Saturdays I bring my drafts to life


It will be a bit confusing.

I’m doing it not because I’m naive or unaware but because I don’t want to miss chances. I don’t want to look back and think “I should’ve said that” or “I should’ve done that”. No! I’m saying it if I feel like and I ask for it if I want it. If I don’t get what I asked for, at least I won’t regret I didn’t try. It’s easy. I speak for myself and it doesn’t matter if people think different. I am not supposed to live by their rules.

I don’t want to miss moments and I don’t want to miss opportunities. Maybe sometimes it’s not my best approach on things but it’s mine, it’s my way of doing things. Sometimes I thank myself for not keeping quiet and sometimes I go way too far. But again I am not supposed to sit and wait for something to come my way by doing nothing. Sometimes I win and sometimes I lose. It’s simple.

There are these boundaries set by society and by people themselves that are supposed to keep you on a leash but I’m not obliging. I speak, I laugh, I cry, I get angry and most important I take the damn burden off my chest whenever I can. Some might say I didn’t learn anything but again it depends on what I’m supposed to be learning.

“I would rather die of passion than boredom” – Van Gogh. Yeah, me too. I fear boredom and I always try to come up with new ways of keeping it away. My mind works on new tricks all the time on how to entertain my existence. I don’t need nobody to innovate for me, at this chapter I’m self-sufficient.

I am asking not because I don’t know the answer or I don’t have instincts, but because I know I might be surprised or I am hoping that I’ll be surprised, and one day that answer will change. Of course, I get disappointed sometimes but who the hell doesn’t. But I TRIED, this is my forever consolation and belief.

I try even when my instinct tells me not to because I am a non-believer, I am stubborn as hell and I need to see it with my own eyes. I chill after. I am satisfied as long as there is an answer, good or bad but there has to be an answer.

I don’t like simple things or categories, and even though sometimes I crave routine and normality, I easily get bored of it. I realized that I need to KNOW stuff, I want to SEE things, I want to experience the things I will never be able to experience later on.

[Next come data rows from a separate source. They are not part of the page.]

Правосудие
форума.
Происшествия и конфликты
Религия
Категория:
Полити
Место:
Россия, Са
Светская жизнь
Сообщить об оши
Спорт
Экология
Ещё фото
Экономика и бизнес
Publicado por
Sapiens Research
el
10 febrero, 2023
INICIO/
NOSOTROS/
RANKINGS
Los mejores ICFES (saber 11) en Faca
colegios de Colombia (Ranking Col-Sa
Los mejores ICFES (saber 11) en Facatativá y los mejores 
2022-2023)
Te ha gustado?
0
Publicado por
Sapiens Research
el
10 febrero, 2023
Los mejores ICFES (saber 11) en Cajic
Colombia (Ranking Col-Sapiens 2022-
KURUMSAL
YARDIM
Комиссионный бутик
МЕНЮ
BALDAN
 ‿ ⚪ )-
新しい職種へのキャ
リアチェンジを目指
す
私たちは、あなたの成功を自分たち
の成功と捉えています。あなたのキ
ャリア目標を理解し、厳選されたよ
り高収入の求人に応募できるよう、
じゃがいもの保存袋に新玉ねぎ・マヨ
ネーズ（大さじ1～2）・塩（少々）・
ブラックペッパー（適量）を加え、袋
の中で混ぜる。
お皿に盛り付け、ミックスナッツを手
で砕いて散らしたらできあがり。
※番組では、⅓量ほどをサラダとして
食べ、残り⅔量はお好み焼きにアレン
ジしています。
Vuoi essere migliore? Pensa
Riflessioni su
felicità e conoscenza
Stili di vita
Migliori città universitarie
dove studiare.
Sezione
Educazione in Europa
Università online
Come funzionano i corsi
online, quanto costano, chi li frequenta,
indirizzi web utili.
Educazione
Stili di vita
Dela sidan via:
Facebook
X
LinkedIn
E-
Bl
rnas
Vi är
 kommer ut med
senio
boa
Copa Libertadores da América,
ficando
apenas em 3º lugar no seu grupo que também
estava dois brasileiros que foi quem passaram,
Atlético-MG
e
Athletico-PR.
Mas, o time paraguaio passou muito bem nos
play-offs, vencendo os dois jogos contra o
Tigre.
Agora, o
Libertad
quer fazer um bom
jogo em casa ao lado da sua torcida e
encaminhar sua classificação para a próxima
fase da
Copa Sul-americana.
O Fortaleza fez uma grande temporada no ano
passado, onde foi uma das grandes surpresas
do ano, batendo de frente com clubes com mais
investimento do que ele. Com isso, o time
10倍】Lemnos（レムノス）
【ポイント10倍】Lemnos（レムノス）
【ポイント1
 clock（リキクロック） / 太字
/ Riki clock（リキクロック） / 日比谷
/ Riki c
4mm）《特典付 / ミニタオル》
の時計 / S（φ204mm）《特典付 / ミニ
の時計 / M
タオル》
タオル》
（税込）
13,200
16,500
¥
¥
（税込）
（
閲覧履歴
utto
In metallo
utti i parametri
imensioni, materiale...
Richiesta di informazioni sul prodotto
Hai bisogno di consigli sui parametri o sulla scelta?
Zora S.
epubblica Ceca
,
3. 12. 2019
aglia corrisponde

On the other hand, I could’ve experienced everything (good or bad) next to somebody. I know that. But that somebody didn’t show up… until today. I guess I just had to experience it all alone so I could fully understand it. So I can get no comfort from anybody, especially for the bad ones. It would’ve been easier next to somebody, that’s why I had to be all alone, all the time.

Anyway, I tried. I’m the definition of optimism… somehow. The epiphany might change later on.